El PRO se involucró en la polémica por la salida de Marco Lavagna de la presidencia del INDEC, reclamando al Gobierno que se preserve el «fortalecimiento institucional» del organismo, en un gesto que reactiva tensiones con la administración de Javier Milei.
La legisladora porteña del PRO Laura Alonso, de extrema confianza del jefe de gobierno Jorge Macri, publicó en su cuenta de X: “El país sufrió infinitas consecuencias negativas (que aún seguimos pagando) en la época oscura del kirchnerismo. Confío en que se seguirá cuidando lo que se comenzó a reconstruir en 2016″. En su mensaje, sostuvo que el fortalecimiento institucional del INDEC «es esencial para la confianza pública y privada».
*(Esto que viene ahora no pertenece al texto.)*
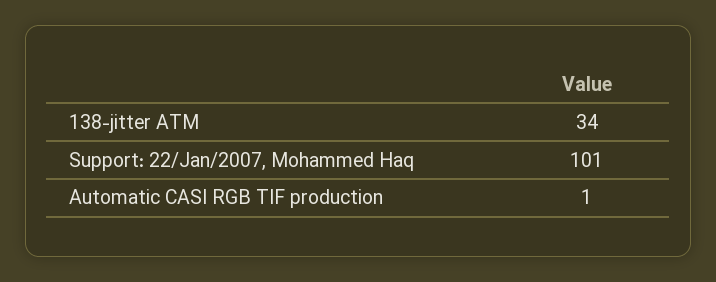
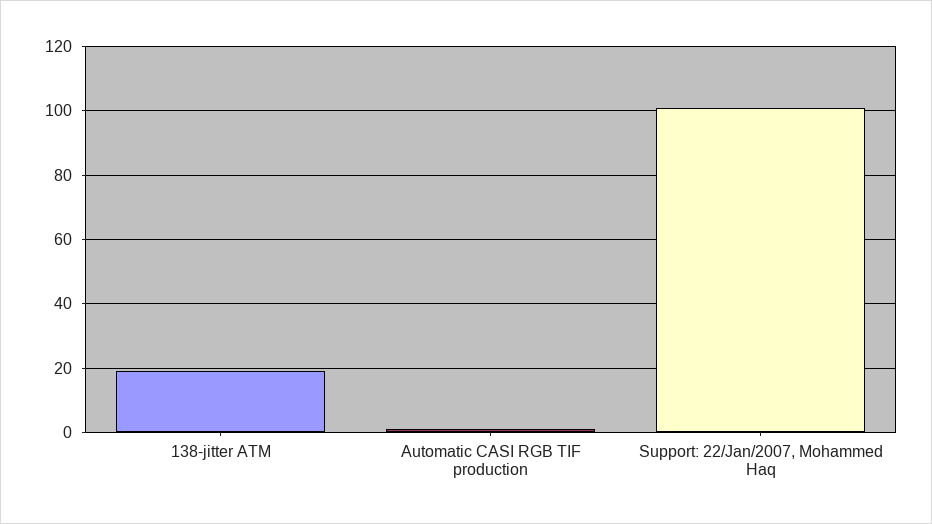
138-jitter ATM: 34 -> 20

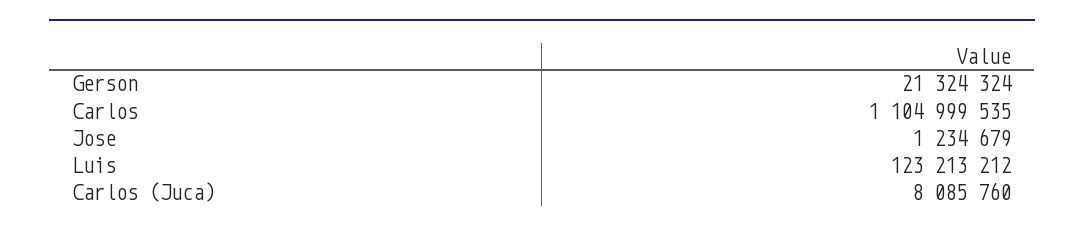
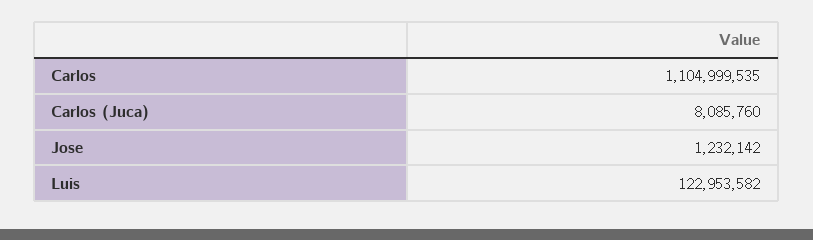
Gerson: 21324324 -> none
Jose: 1234679 -> 1232142
Luis: 123213212 -> 122953582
La renuncia de Lavagna se produjo en medio de tensiones por los cambios en la metodología para medir el Índice de Precios al Consumidor (IPC).
Contexto de la disputa
La reacción de la Ciudad pudo interpretarse como una respuesta a una publicación del Ministerio de Justicia de la Nación en X, donde se comparaba cuánto se paga de impuesto automotor en cada jurisdicción. En el cuadro difundido, CABA aparecía como el lugar más caro del país para inscribir un auto 0 km, con una alícuota de hasta el 6%, seguida por la provincia de Buenos Aires (hasta 4,7%) y Tierra del Fuego (hasta 4%). El mensaje oficial aclaró que “el costo de las patentes lo define cada jurisdicción” y defendió el esquema nacional como “el más económico”.
Desde la Ciudad respondieron tildando el mensaje de “falso”, señalando a través del medio TodoNoticias que “en la Ciudad de Buenos Aires la alícuota promedio ponderada de patentes es del 2,5%”.